The United Nations has condemned the United Arab Emirates for committing war crimes in its wars and criminal military interventions in a number of countries, BBC said.
BBC said it had overlooked a UN report at the end of a secret investigation that concluded that a foreign country warplane had launched a missile attack on a migrant detention center in Libya.
The report did not address any country by name, but the BBC quoted an informed source as saying the investigation focused on the United Arab Emirates.
The UN High Commissioner for Human Rights, Michelle Bachelet, said the attack could be a war crime.
The attack on a migrant detention center in the suburb of Tajoura east of the Libyan capital Tripoli last July killed 53 migrants and wounded 130 others.

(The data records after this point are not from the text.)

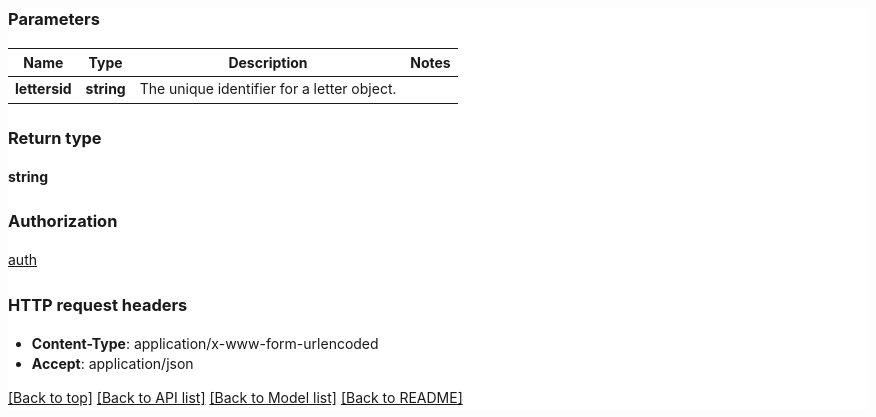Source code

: ### Parameters

Name | Type | Description  | Notes
------------- | ------------- | ------------- | -------------
 **lettersid** | **string**| The unique identifier for a letter object. |

### Return type

**string**

### Authorization

[auth](../../README.md#auth)

### HTTP request headers

 - **Content-Type**: application/x-www-form-urlencoded
 - **Accept**: application/json

[[Back to top]](#) [[Back to API list]](../../README.md#documentation-for-api-endpoints) [[Back to Model list]](../../README.md#documentation-for-models) [[Back to README]](../../README.md)

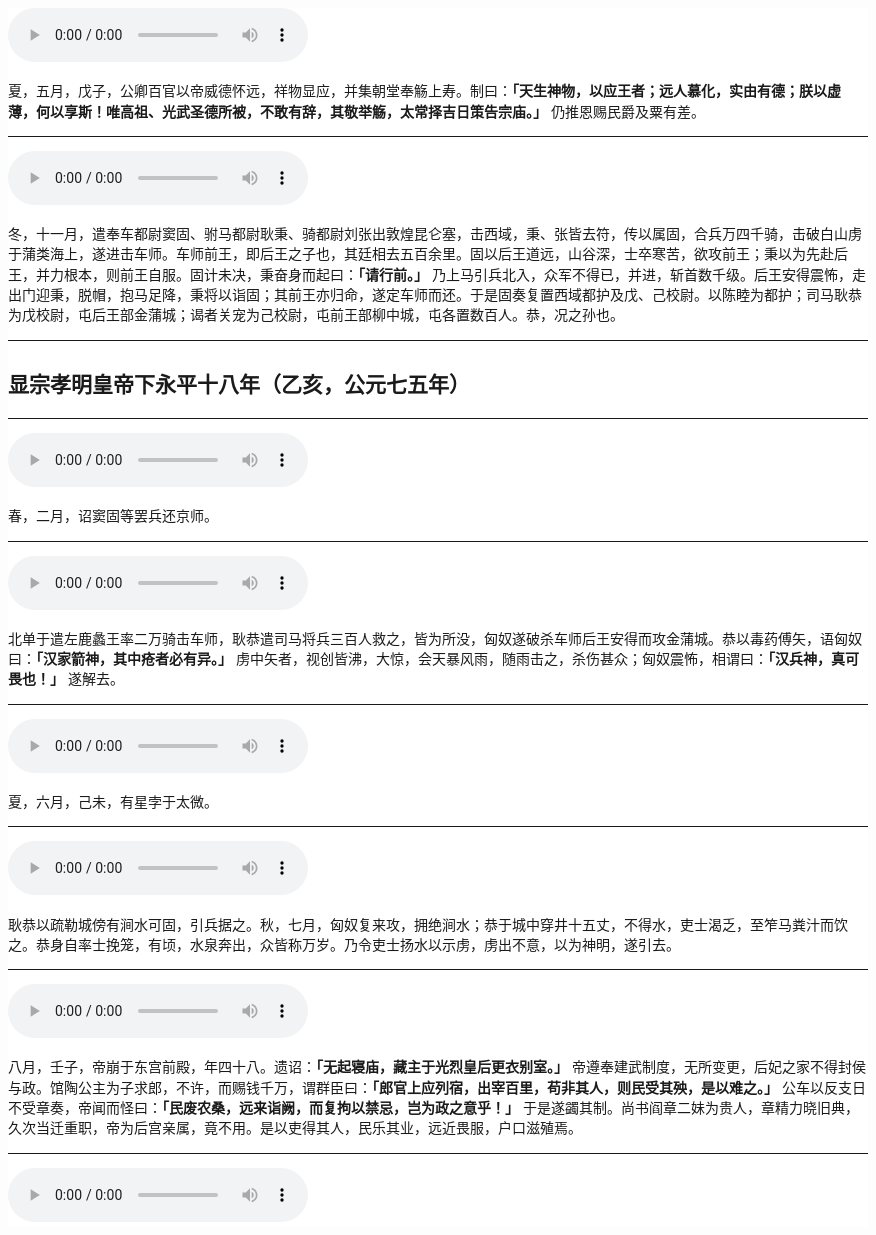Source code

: 
![](assets/audios/045/87.mp3)

夏，五月，戊子，公卿百官以帝威德怀远，祥物显应，并集朝堂奉觞上寿。制曰：__「天生神物，以应王者；远人慕化，实由有德；朕以虚薄，何以享斯！唯高祖、光武圣德所被，不敢有辞，其敬举觞，太常择吉日策告宗庙。」__ 仍推恩赐民爵及粟有差。

---

![](assets/audios/045/88.mp3)

冬，十一月，遣奉车都尉窦固、驸马都尉耿秉、骑都尉刘张出敦煌昆仑塞，击西域，秉、张皆去符，传以属固，合兵万四千骑，击破白山虏于蒲类海上，遂进击车师。车师前王，即后王之子也，其廷相去五百余里。固以后王道远，山谷深，士卒寒苦，欲攻前王；秉以为先赴后王，并力根本，则前王自服。固计未决，秉奋身而起曰：__「请行前。」__ 乃上马引兵北入，众军不得已，并进，斩首数千级。后王安得震怖，走出门迎秉，脱帽，抱马足降，秉将以诣固；其前王亦归命，遂定车师而还。于是固奏复置西域都护及戊、己校尉。以陈睦为都护；司马耿恭为戊校尉，屯后王部金蒲城；谒者关宠为己校尉，屯前王部柳中城，屯各置数百人。恭，况之孙也。

---

## 显宗孝明皇帝下永平十八年（乙亥，公元七五年）

---

![](assets/audios/045/90.mp3)

春，二月，诏窦固等罢兵还京师。

---

![](assets/audios/045/91.mp3)

北单于遣左鹿蠡王率二万骑击车师，耿恭遣司马将兵三百人救之，皆为所没，匈奴遂破杀车师后王安得而攻金蒲城。恭以毒药傅矢，语匈奴曰：__「汉家箭神，其中疮者必有异。」__ 虏中矢者，视创皆沸，大惊，会天暴风雨，随雨击之，杀伤甚众；匈奴震怖，相谓曰：__「汉兵神，真可畏也！」__ 遂解去。

---

![](assets/audios/045/92.mp3)

夏，六月，己未，有星孛于太微。

---

![](assets/audios/045/93.mp3)

耿恭以疏勒城傍有涧水可固，引兵据之。秋，七月，匈奴复来攻，拥绝涧水；恭于城中穿井十五丈，不得水，吏士渴乏，至笮马粪汁而饮之。恭身自率士挽笼，有顷，水泉奔出，众皆称万岁。乃令吏士扬水以示虏，虏出不意，以为神明，遂引去。

---

![](assets/audios/045/94.mp3)

八月，壬子，帝崩于东宫前殿，年四十八。遗诏：__「无起寝庙，藏主于光烈皇后更衣别室。」__ 帝遵奉建武制度，无所变更，后妃之家不得封侯与政。馆陶公主为子求郎，不许，而赐钱千万，谓群臣曰：__「郎官上应列宿，出宰百里，苟非其人，则民受其殃，是以难之。」__ 公车以反支日不受章奏，帝闻而怪曰：__「民废农桑，远来诣阙，而复拘以禁忌，岂为政之意乎！」__ 于是遂蠲其制。尚书阎章二妹为贵人，章精力晓旧典，久次当迁重职，帝为后宫亲属，竟不用。是以吏得其人，民乐其业，远近畏服，户口滋殖焉。

---

![](assets/audios/045/95.mp3)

The majority of those killed in Tajoura were believed to be African migrants who were planning to emigrate to Europe from Libya.
The attack was the deadliest since the military campaign launched by retired Libyan brigade Khalifa Haftar against the UN-backed Government of National Accord (GNA) in Tripoli.
GNA said that the attack was carried out by a UAE warplane. Haftar’s forces initially said they had targeted a legitimate target, but later denied they had targeted the center.
A Security Council committee spent months investigating the attack to determine who was responsible. The BBC has overlooked a confidential, documented report presented to the UN Security Council on Wednesday.
The UAE is the only country with which UN investigators have been linked to air bases from which the planes believed to have been used in the attack took off.
Last month, a panel of leading international and regional experts on Yemen condemned the UAE for committing horrific war crimes against Yemenis and demanded its international accountability as the rest of the country’s conflict.
The Panel confirmed that the UAE and other parties to the conflict in Yemen have benefited from the “lack of accountability” for violations of international humanitarian and human rights law.
In its resolution 36/31 of September 2017, the Human Rights Council requested the United Nations High Commissioner for Human Rights to establish a panel of eminent international and regional experts on Yemen to monitor and report on the human rights situation.
The expert group was mandated to undertake a comprehensive study of all alleged violations and abuses of international human rights law and other appropriate and applicable areas of international law committed by all parties to the conflict since September 2014, taking into account the possible gender dimensions of such violations, as well as to uncover the facts and circumstances surrounding the violations. and, where possible, identify those responsible.
On 4 December 2017, the High Commissioner established the Panel of Eminent International and Regional Independent Experts, appointing Mr. Kamal Jendoubi as Chairman, Mr. Charles Garway (United Kingdom of Great Britain and Northern Ireland) as an expert, and Ms. Melissa Park (Australia) as an expert.
Following the submission of the Panel’s first report to the thirty-ninth session of the Human Rights Council (A / HRC / 39/43) in September 2018, resolution 39/16 renewed the mandate of the Group for a further year and requested a second report at the forty-second session of the Human Rights Council In September 2019.